Chinese are developing their own Internet protocols, operating systems, search engines, switches, routers, mobile technology gear, and signal processors thereby creating a secure system that gives them the power of reciprocity and minimizes vulnerability to imperialistic predations. In contrast, India doesn’t have any hardware or software capability. WikiLeaks and Snowden files reveal that India’s dependence on interoperable technology makes it vulnerable to Western predations.

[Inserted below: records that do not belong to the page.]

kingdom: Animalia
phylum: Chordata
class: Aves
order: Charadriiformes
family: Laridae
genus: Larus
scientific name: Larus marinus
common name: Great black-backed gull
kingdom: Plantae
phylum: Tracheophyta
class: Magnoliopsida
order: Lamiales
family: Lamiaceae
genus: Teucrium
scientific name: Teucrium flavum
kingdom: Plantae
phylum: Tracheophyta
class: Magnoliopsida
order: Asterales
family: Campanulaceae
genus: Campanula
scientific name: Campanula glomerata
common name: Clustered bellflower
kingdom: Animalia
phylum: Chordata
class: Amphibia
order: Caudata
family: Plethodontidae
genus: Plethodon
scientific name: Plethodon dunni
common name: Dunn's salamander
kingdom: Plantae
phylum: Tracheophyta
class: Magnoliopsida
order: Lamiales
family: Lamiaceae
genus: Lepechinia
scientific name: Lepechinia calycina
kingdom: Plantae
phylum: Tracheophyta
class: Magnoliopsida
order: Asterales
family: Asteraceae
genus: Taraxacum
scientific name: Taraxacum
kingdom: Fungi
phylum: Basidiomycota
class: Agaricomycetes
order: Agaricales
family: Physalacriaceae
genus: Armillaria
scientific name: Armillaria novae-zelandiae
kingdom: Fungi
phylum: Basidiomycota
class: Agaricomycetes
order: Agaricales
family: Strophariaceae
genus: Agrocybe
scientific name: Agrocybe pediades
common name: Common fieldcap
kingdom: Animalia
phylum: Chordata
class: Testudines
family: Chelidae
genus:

 Let us look at an interesting factoid. In 2010, the fastest supercomputer only clocked 3 petaflops. In a mere three years, supercomputer speeds have increased by an order of magnitude. Therefore, if India fails to formulate a technology vision and invest in infrastructure now, she would be left far behind global competition in the years to come. Such a state would diminish her ability to fight poverty and to emerge as a wealthy nation.

 An ideal leader must be capable of understanding this reality and formulating a futuristic economic-technological vision. Modi hasn’t done so. Economic-technological progress of the future would be made on the foundations of a high-end educational system and research facilities. Modi hasn’t built any such institution in Gujarat. Modi’s model of economic development has been dependent on efficient commerce. While commerce is a necessity, it is merely a subset of an economic-technological system which would thrive on innovations in the future to generate wealth. Commerce is not the engine of economic growth.

 One may conclude that Modi is the inevitable choice as the prime minister in 2014 only because of the lack of an alternative. No doubt that if he were to replicate his Gujarat model of corruption-free, efficient administration all over India, all Indians would benefit. However, Modi is not the ideal choice. An ideal choice would be a visionary leader capable of understanding the emerging trends in the economic-technological horizon and formulating a comprehensive plan that would lead to innovations and wealth generation.

Kalavai Venkat is a Silicon Valley-based writer, an atheist, a practicing orthodox Hindu, and author of the forthcoming book What Every Hindu Should Know About Christianity.